§ EXERCISE DESCRIPTION
Every line from the one with "Using the **assignment" to the one with "of a notebook", including those two, is to be copied exactly; all other lines of the entries below are left out.

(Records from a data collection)
* * * * *

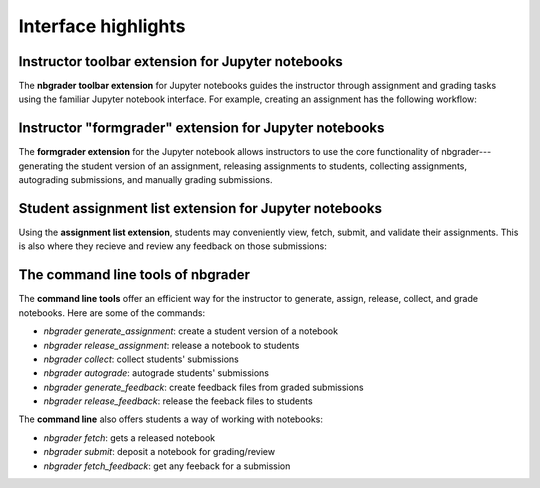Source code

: Interface highlights
====================

Instructor toolbar extension for Jupyter notebooks
--------------------------------------------------

The **nbgrader toolbar extension** for Jupyter notebooks guides the instructor
through assignment and grading tasks using the familiar Jupyter notebook
interface. For example, creating an assignment has the following workflow:

.. image:: images/creating_assignment.gif
   :alt: Creating assignment

Instructor "formgrader" extension for Jupyter notebooks
-------------------------------------------------------

The **formgrader extension** for the Jupyter notebook allows instructors to use
the core functionality of nbgrader---generating the student version of an
assignment, releasing assignments to students, collecting assignments,
autograding submissions, and manually grading submissions.

.. image:: images/formgrader.gif
    :alt: Formgrader extension

Student assignment list extension for Jupyter notebooks
-------------------------------------------------------

Using the **assignment list extension**, students may conveniently view, fetch,
submit, and validate their assignments. This is also where they recieve and
review any feedback on those submissions:

.. image:: images/student_assignment.gif
   :alt: nbgrader assignment list

The command line tools of nbgrader
----------------------------------

The **command line tools** offer an efficient way for the instructor to
generate, assign, release, collect, and grade notebooks. Here are some of the
commands:

* `nbgrader generate_assignment`: create a student version of a notebook
* `nbgrader release_assignment`: release a notebook to students
* `nbgrader collect`: collect students' submissions
* `nbgrader autograde`: autograde students' submissions
* `nbgrader generate_feedback`: create feedback files from graded submissions
* `nbgrader release_feedback`: release the feeback files to students

The **command line** also offers students a way of working with notebooks:

* `nbgrader fetch`: gets a released notebook
* `nbgrader submit`: deposit a notebook for grading/review
* `nbgrader fetch_feedback`: get any feeback for a submission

* * * * *

§ RESPONSE TO THIS EXERCISE
Using the **assignment list extension**, students may conveniently view, fetch,
submit, and validate their assignments. This is also where they recieve and
review any feedback on those submissions:

.. image:: images/student_assignment.gif
   :alt: nbgrader assignment list

The command line tools of nbgrader
----------------------------------

The **command line tools** offer an efficient way for the instructor to
generate, assign, release, collect, and grade notebooks. Here are some of the
commands:

* `nbgrader generate_assignment`: create a student version of a notebook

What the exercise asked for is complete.